Like many old-time manufacturing sectors, the rubber industry rightly was looked on as a "good old boys" club for decades. While at most gatherings the vast majority of attendees are still males, there's evidence that the numbers may be a bit closer than in years past.
But more importantly there are a number of initiatives within the industry that are tangible proof there is important work going on to not only spotlight the accomplishments of women, but also help to draw more females into all areas of the business.
In 2017, NAHAD, the association for hose distributors and manufacturers, started its Women in NAHAD initiative, or WIN for short. Karen Brandvold, vice president and chief financial officer for Omni Services Inc., an industry distributor, was preparing to serve as the first female president of NAHAD when it dawned on her how few females actually were involved in the hose manufacturing and distribution sector.
She saw it as an opportunity to engage the under-served female members of NAHAD and show other women that it was an industry they could succeed in.

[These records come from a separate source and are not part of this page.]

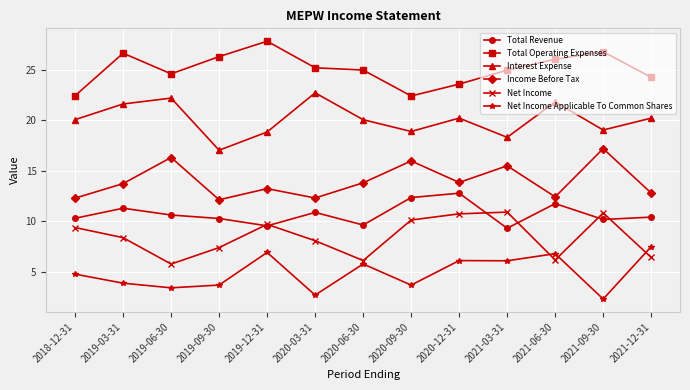

What is the value of the Income Before Tax point at the 13th from the left?

12.8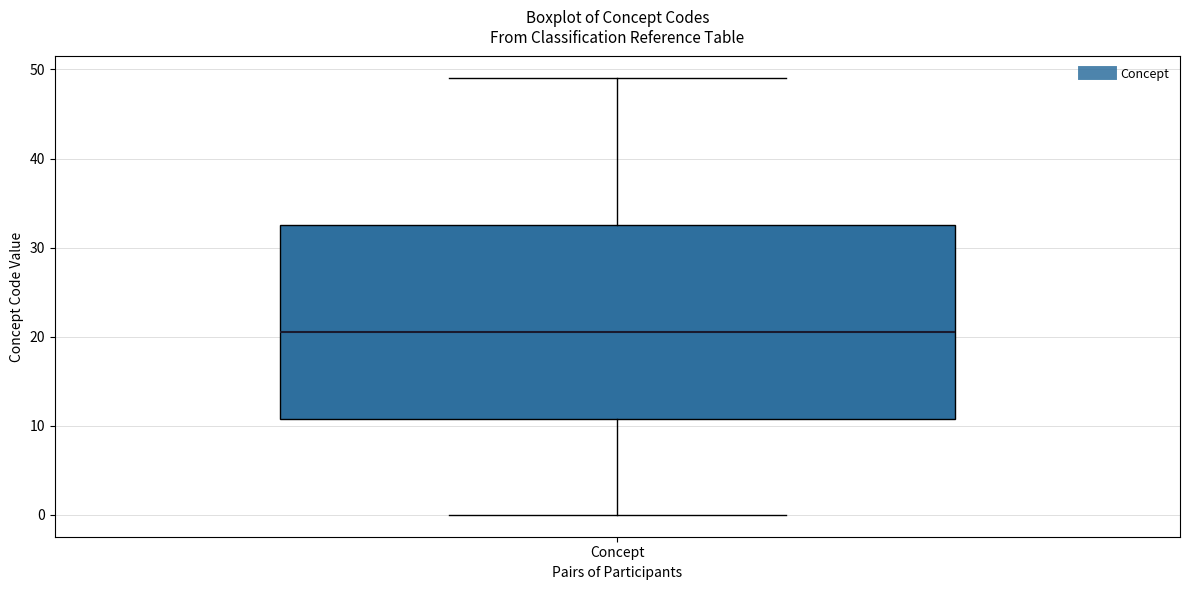

Transcribe this box plot: give where the median line is, the range the box spans, and where the two whiskers end, as read against the y-axis. The values are not printed on the chart, so give them approximately, as read against the axis.

median 21, box 11 to 33, whiskers 0 to 49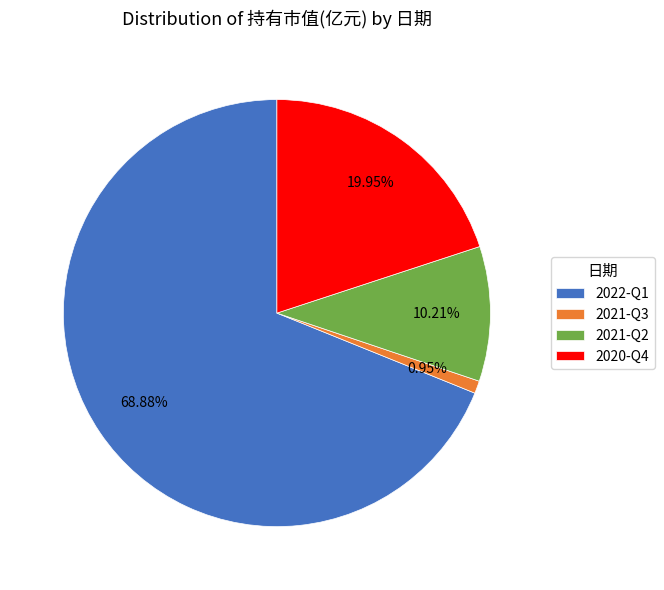

Is there a majority slice in this chart?

Yes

Now, the ACS Rubber Division has started WORD, for Women of the Rubber Division. The group planned a pre-conference workshop to kick off the effort at the International Elastomer Conference in Cleveland. There obviously was a demand for such a workshop, as its sold out weeks before the Oct. 7 event.
The Rubber Division has had its share of women making their mark. Terry DeLapa of Alpha Technologies was the first woman chair of the association back in 2015, and Kim Dempsey-Miller of Pilot Products will lead the organization in 2021. Most recently, the division selected Lakisha Miller-Barclay, on staff at the association for 12 years, to succeed Ed Miller as executive director when he retires Jan. 15.
Of course, these activities will help build on the work of the many trailblazing women who have made their mark in the industry for years. Women like Maria Ellul, a longtime scientist at ExxonMobil Chemical who won the Rubber Division's Sparks-Thomas Award in 1997 and its Chemistry of Thermoplastic Elastomers honor in 2005. Or Whitney Luckett, founding president of Southland Rubber USA.
And other women like Brandvold, who have taken key roles in the family businesses. Like Deena Campana, who just assumed the role of president at Vip Rubber & Plastics Inc.
These are just a few of examples of achievements that, given the current initiatives, will be much more common in the rubber industry's future.